DATA TO PROCESS START

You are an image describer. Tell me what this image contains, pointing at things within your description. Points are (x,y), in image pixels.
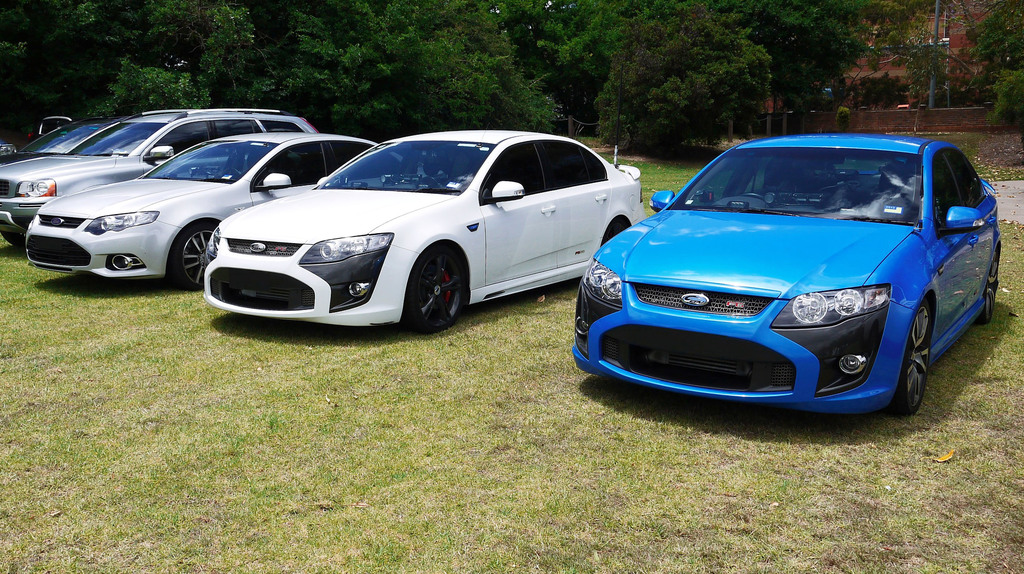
This image is taken outdoors. At the bottom of the image (226,444) there is a ground (522,446) with grass (575,434) on it. In the background (309,84) there are many trees (364,76). In the middle of the image (601,211) a few cars (542,211) are parked on the ground (1001,326).
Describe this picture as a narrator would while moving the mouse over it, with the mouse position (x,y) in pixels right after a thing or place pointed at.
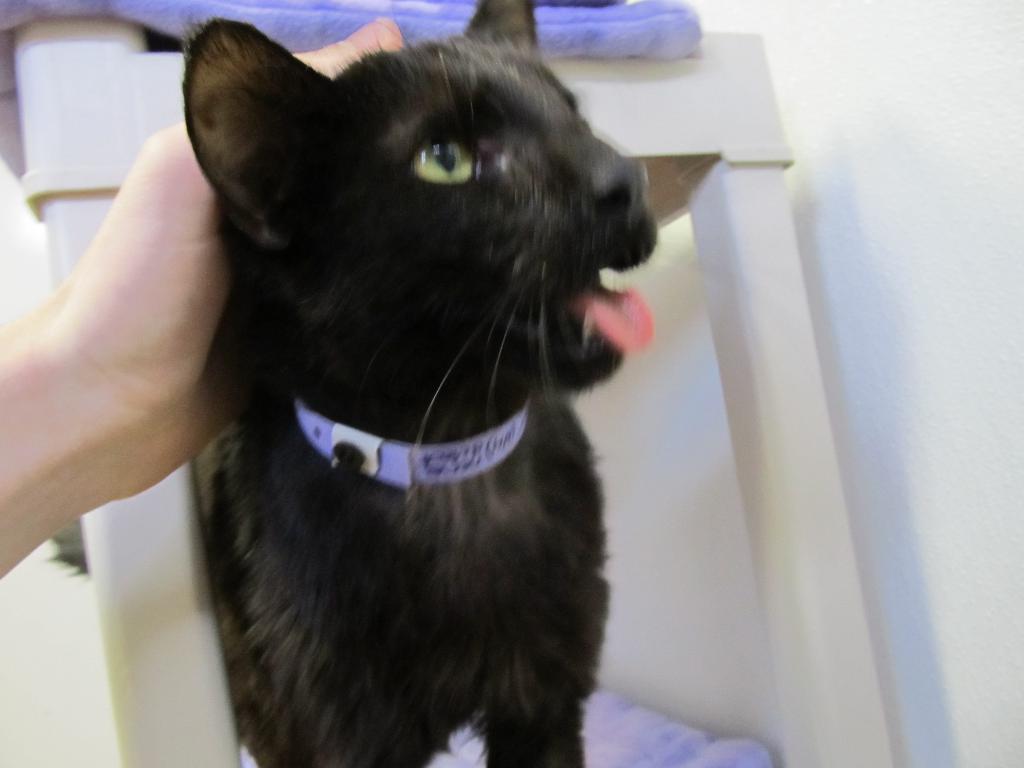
Here we can see a black cat (473,627). Above this cat (379,194) there is a person hand (111,290). This is white wall (905,308).
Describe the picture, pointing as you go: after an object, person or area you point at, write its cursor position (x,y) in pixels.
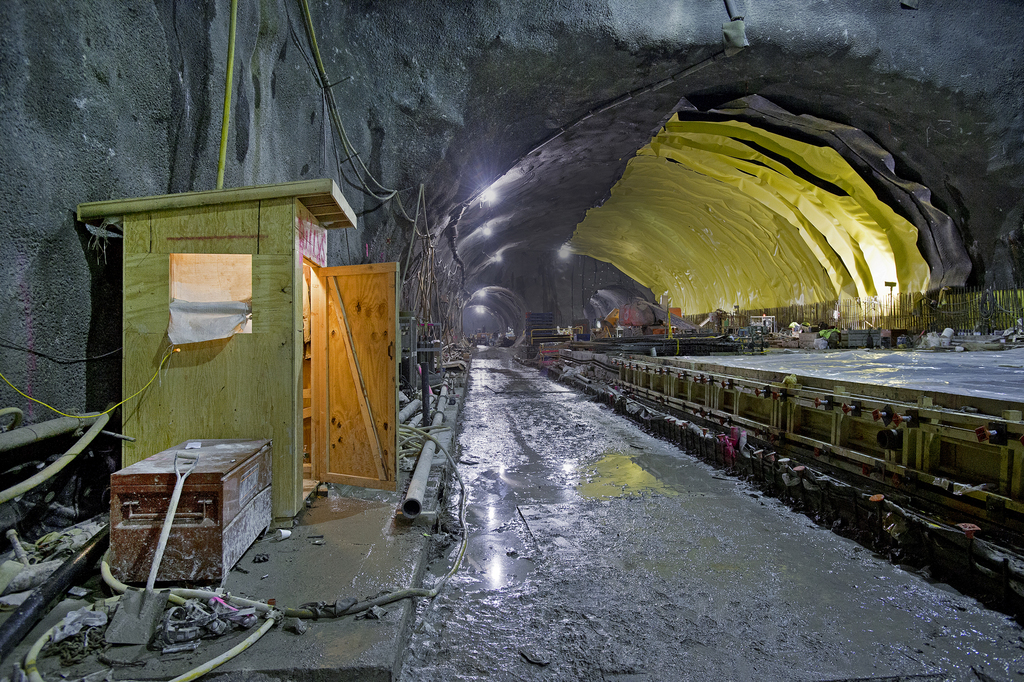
In this picture we can see a tunnel (741,281), in the tunnel (790,371) we can find a shovel (162,556), few pipes (266,605), box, cables (429,284) and lights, and also we can see few people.
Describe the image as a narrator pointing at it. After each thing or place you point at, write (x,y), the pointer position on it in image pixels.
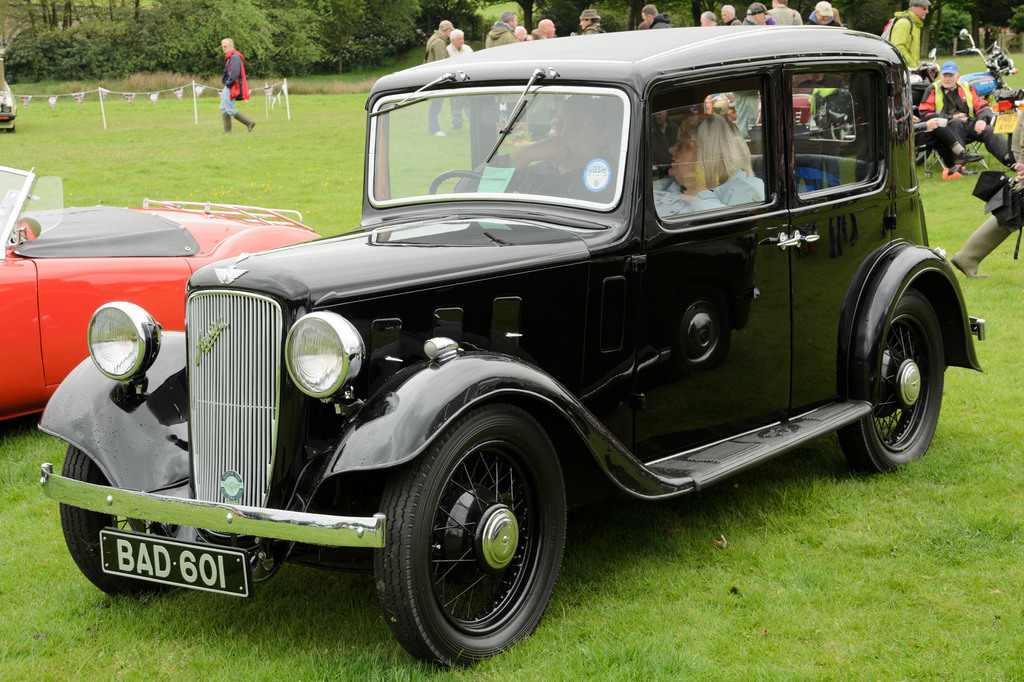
This picture contain black car (465,261) which is placed in front of the picture and beside this, we see a red car (151,246) and behind this car (423,68) we see many people (645,7) standing. We even see a blue color bike (992,72). On the top of the picture (373,32), we see many trees (174,56) and on the bottom of the picture (828,594), we see grass (828,621). Man (244,71) in red jacket (239,86) is walking on the grass (279,129).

DATA TO PROCESS END

> **JOB ITEM**
When you transcribe the lines above, keep every word exact but leave the pictures behind.

> **WRITTEN SOLUTION**
You are an image describer. Tell me what this image contains, pointing at things within your description. Points are (x,y), in image pixels.
This image is taken outdoors. At the bottom of the image (226,444) there is a ground (522,446) with grass (575,434) on it. In the background (309,84) there are many trees (364,76). In the middle of the image (601,211) a few cars (542,211) are parked on the ground (1001,326).
Describe this picture as a narrator would while moving the mouse over it, with the mouse position (x,y) in pixels right after a thing or place pointed at.
Here we can see a black cat (473,627). Above this cat (379,194) there is a person hand (111,290). This is white wall (905,308).
Describe the picture, pointing as you go: after an object, person or area you point at, write its cursor position (x,y) in pixels.
In this picture we can see a tunnel (741,281), in the tunnel (790,371) we can find a shovel (162,556), few pipes (266,605), box, cables (429,284) and lights, and also we can see few people.
Describe the image as a narrator pointing at it. After each thing or place you point at, write (x,y), the pointer position on it in image pixels.
This picture contain black car (465,261) which is placed in front of the picture and beside this, we see a red car (151,246) and behind this car (423,68) we see many people (645,7) standing. We even see a blue color bike (992,72). On the top of the picture (373,32), we see many trees (174,56) and on the bottom of the picture (828,594), we see grass (828,621). Man (244,71) in red jacket (239,86) is walking on the grass (279,129).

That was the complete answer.